For most of Oklahoma and Texas, the deadline for purchasing 2013 wheat crop insurance is October 1. Insurance coverage choices include Yield Protection, Revenue Protection, and Revenue Protection with Harvest Price Exclusion. Producers should work with their crop insurance agents to determine which coverage and how much coverage works best for them.

Several criteria should be used to make the purchase decision. In my opinion, being able to sleep at nights is the most important one. Simply put, “if not having crop insurance will keep you awake at night any time during the production year, buy insurance.” The reasoning behind this reasoning is that if you lose sleep, you will not be fully alert, and the odds are increased that you might do something stupid that will cost you more than whatever the insurance would have cost.

Other criteria include the odds of a payoff, the amount of financial risk you can afford, and whether or not you need to include crop insurance in your marketing plan. Factors affecting the odds of a payoff include the policy options, current soil and weather conditions, forecasted weather, and, if you purchase Revenue Protection, the current price of the Kansas City Board of Trade July 2013 wheat contract price.
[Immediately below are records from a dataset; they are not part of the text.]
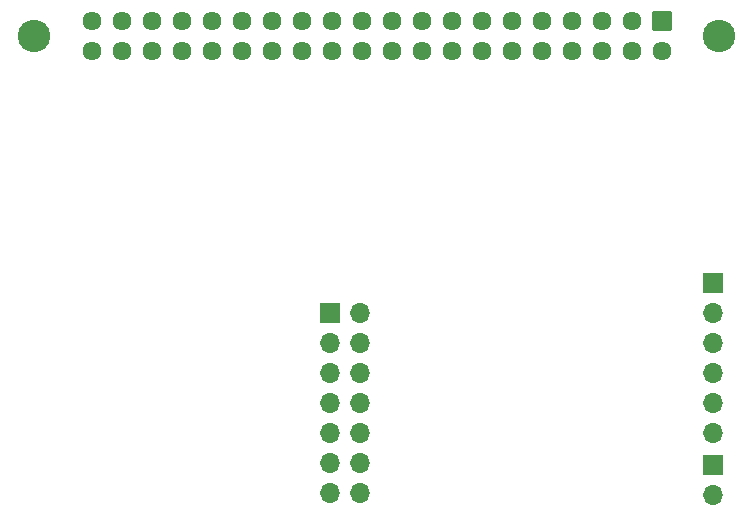
<source format=gbs>
%TF.GenerationSoftware,KiCad,Pcbnew,(6.0.2)*%
%TF.CreationDate,2022-07-06T19:52:03-07:00*%
%TF.ProjectId,RaspberryPIZero-small,52617370-6265-4727-9279-50495a65726f,rev?*%
%TF.SameCoordinates,Original*%
%TF.FileFunction,Soldermask,Bot*%
%TF.FilePolarity,Negative*%
%FSLAX46Y46*%
G04 Gerber Fmt 4.6, Leading zero omitted, Abs format (unit mm)*
G04 Created by KiCad (PCBNEW (6.0.2)) date 2022-07-06 19:52:03*
%MOMM*%
%LPD*%
G01*
G04 APERTURE LIST*
G04 Aperture macros list*
%AMRoundRect*
0 Rectangle with rounded corners*
0 $1 Rounding radius*
0 $2 $3 $4 $5 $6 $7 $8 $9 X,Y pos of 4 corners*
0 Add a 4 corners polygon primitive as box body*
4,1,4,$2,$3,$4,$5,$6,$7,$8,$9,$2,$3,0*
0 Add four circle primitives for the rounded corners*
1,1,$1+$1,$2,$3*
1,1,$1+$1,$4,$5*
1,1,$1+$1,$6,$7*
1,1,$1+$1,$8,$9*
0 Add four rect primitives between the rounded corners*
20,1,$1+$1,$2,$3,$4,$5,0*
20,1,$1+$1,$4,$5,$6,$7,0*
20,1,$1+$1,$6,$7,$8,$9,0*
20,1,$1+$1,$8,$9,$2,$3,0*%
G04 Aperture macros list end*
%ADD10R,1.700000X1.700000*%
%ADD11O,1.700000X1.700000*%
%ADD12C,2.750000*%
%ADD13RoundRect,0.050800X0.754000X0.754000X-0.754000X0.754000X-0.754000X-0.754000X0.754000X-0.754000X0*%
%ADD14C,1.609600*%
G04 APERTURE END LIST*
D10*
%TO.C,J3*%
X77075198Y-75145000D03*
D11*
X79615198Y-75145000D03*
X77075198Y-77685000D03*
X79615198Y-77685000D03*
X77075198Y-80225000D03*
X79615198Y-80225000D03*
X77075198Y-82765000D03*
X79615198Y-82765000D03*
X77075198Y-85305000D03*
X79615198Y-85305000D03*
X77075198Y-87845000D03*
X79615198Y-87845000D03*
X77075198Y-90385000D03*
X79615198Y-90385000D03*
%TD*%
D10*
%TO.C,J2*%
X109460198Y-72605000D03*
D11*
X109460198Y-75145000D03*
X109460198Y-77685000D03*
X109460198Y-80225000D03*
X109460198Y-82765000D03*
X109460198Y-85305000D03*
%TD*%
D10*
%TO.C,J1*%
X109460198Y-88002481D03*
D11*
X109460198Y-90542481D03*
%TD*%
D12*
%TO.C,RPI_ZERO1*%
X52000000Y-51750000D03*
X110000000Y-51750000D03*
D13*
X105130000Y-50480000D03*
D14*
X105130000Y-53020000D03*
X102590000Y-50480000D03*
X102590000Y-53020000D03*
X100050000Y-50480000D03*
X100050000Y-53020000D03*
X97510000Y-50480000D03*
X97510000Y-53020000D03*
X94970000Y-50480000D03*
X94970000Y-53020000D03*
X92430000Y-50480000D03*
X92430000Y-53020000D03*
X89890000Y-50480000D03*
X89890000Y-53020000D03*
X87350000Y-50480000D03*
X87350000Y-53020000D03*
X84810000Y-50480000D03*
X84810000Y-53020000D03*
X82270000Y-50480000D03*
X82270000Y-53020000D03*
X79730000Y-50480000D03*
X79730000Y-53020000D03*
X77190000Y-50480000D03*
X77190000Y-53020000D03*
X74650000Y-50480000D03*
X74650000Y-53020000D03*
X72110000Y-50480000D03*
X72110000Y-53020000D03*
X69570000Y-50480000D03*
X69570000Y-53020000D03*
X67030000Y-50480000D03*
X67030000Y-53020000D03*
X64490000Y-50480000D03*
X64490000Y-53020000D03*
X61950000Y-50480000D03*
X61950000Y-53020000D03*
X59410000Y-50480000D03*
X59410000Y-53020000D03*
X56870000Y-50480000D03*
X56870000Y-53020000D03*
%TD*%
M02*

</source>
Most of the U.S. winter wheat area is classified as under either severe or extreme drought conditions. Lack of moisture in both the top- and sub-soil increases the odds that crop insurance will pay off in 2013.
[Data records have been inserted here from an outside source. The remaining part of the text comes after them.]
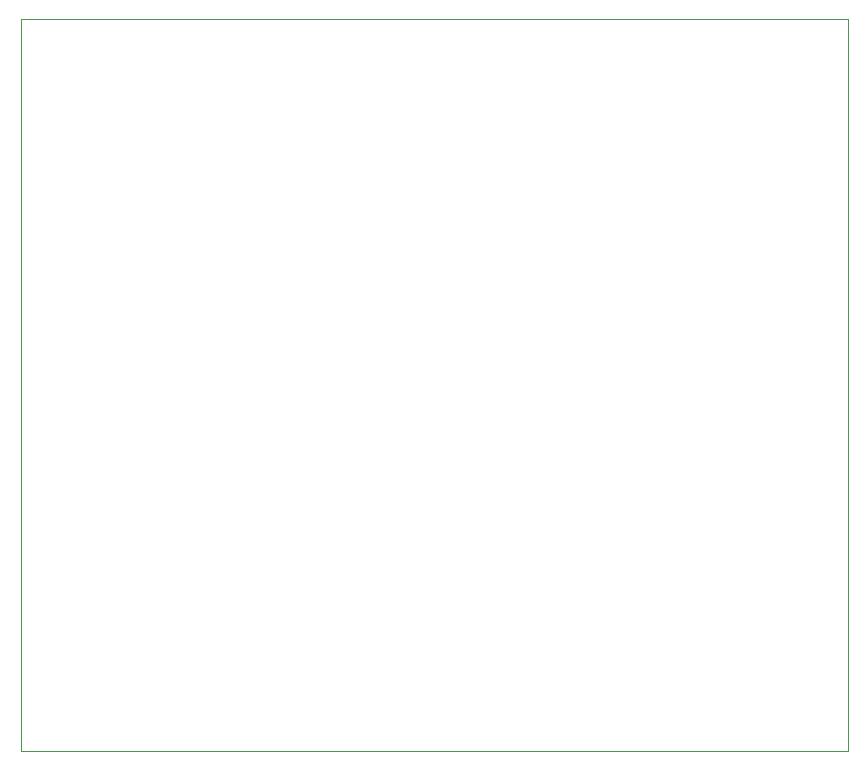
<source format=gbr>
%TF.GenerationSoftware,Altium Limited,Altium Designer,22.5.1 (42)*%
G04 Layer_Color=0*
%FSLAX45Y45*%
%MOMM*%
%TF.SameCoordinates,176CDB2E-7B72-45DB-8ACB-ACD3A9543041*%
%TF.FilePolarity,Positive*%
%TF.FileFunction,Profile,NP*%
%TF.Part,Single*%
G01*
G75*
%TA.AperFunction,Profile*%
%ADD53C,0.02540*%
D53*
X0Y0D02*
Y6197600D01*
X7000240D01*
Y0D01*
X0D01*
%TF.MD5,775a69185bc60e05f65a469cb0d9d21a*%
M02*

</source>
For Oklahoma and the Texas Panhandle, the 90-day NOAA (National Oceanic and Atmospheric Administration) forecast is for drought conditions to persist. The 90-day forecast is for normal precipitation. Above average precipitation is needed to break the drought.

The 90-day forecast is also for above average temperatures. Above average temperatures often involve above average winds. Drought conditions and the 90-day temperature and moisture forecast both increase the odds of a crop insurance payoff. (These forecasts apply to most of the winter wheat area.)

Two questions to consider: Will your current financial position allow you to self-insure; how much will a revenue loss affect your financial position?

Another step is to determine price risk. Yield protection policies only pay off for reduced revenue due to low yields. Both Revenue Protection policies pay off for losses due to yield and/or price.

At this writing, the guaranteed insured price is about $8.70 (hard red winter wheat). Historically, this number is at the top of the price range. The guaranteed prices were $8.62 for 2012, $7.14 for 2011, $5.62 for 2010 and $8.77 for 2009. Since the insured price is based on the average of the KCBT July 2013 wheat contract price during the time period August 15 through September 14, a 50/50 chance exists for the actual harvest price to be above the insured price (or below the insured price).

Because prices normally decline when yields go up, and prices normally increase when yields go down, and a payoff is normally triggered by relatively low yields, revenue policies (yield and price) normally pay off more than yield alone policies. That statement is a long sentence that basically says: If you’re going to buy crop insurance, consider the Revenue Protection policy.

If wheat will be forward contracted for harvest delivery, buying crop revenue coverage becomes more important. The revenue policy will help meet the forward contract obligation if enough wheat is not harvested to meet the contract.

The need to buy crop insurance varies from farm to farm and from producer to producer. Financial position and stress levels may be the most important criteria in the decision. When a decision maker is losing sleep, the ability to make good decisions is reduced.

If crop insurance will reduce the perceived risk and help you sleep, buy it.